STATED TASK »
Pick out each line in the records below that contains the word "Indicated".

────────────────────

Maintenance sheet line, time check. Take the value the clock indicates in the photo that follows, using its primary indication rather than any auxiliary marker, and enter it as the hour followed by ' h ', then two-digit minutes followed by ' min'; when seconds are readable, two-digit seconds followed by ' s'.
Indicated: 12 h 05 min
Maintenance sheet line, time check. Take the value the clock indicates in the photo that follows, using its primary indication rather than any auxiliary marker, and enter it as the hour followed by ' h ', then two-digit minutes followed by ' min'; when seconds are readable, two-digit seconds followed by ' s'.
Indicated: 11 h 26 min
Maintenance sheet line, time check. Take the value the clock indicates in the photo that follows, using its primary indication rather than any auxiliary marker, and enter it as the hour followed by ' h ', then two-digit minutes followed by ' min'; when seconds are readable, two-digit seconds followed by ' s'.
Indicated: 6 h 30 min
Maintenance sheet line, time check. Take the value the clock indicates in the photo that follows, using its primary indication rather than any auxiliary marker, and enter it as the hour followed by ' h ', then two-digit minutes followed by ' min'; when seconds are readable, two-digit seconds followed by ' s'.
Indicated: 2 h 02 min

────────────────────

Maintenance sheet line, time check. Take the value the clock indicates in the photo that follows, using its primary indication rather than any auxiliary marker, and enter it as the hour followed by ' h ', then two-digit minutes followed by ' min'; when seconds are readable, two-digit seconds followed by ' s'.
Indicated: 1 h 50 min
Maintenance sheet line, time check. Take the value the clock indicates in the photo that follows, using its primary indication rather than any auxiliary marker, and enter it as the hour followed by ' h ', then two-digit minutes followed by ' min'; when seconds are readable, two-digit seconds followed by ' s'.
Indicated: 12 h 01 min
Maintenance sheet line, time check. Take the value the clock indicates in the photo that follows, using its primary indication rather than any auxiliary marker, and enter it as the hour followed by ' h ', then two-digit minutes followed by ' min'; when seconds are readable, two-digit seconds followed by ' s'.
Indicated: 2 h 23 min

────────────────────

RESULT FOR THIS TASK »
Indicated: 12 h 05 min
Indicated: 11 h 26 min
Indicated: 6 h 30 min
Indicated: 2 h 02 min
Indicated: 1 h 50 min
Indicated: 12 h 01 min
Indicated: 2 h 23 min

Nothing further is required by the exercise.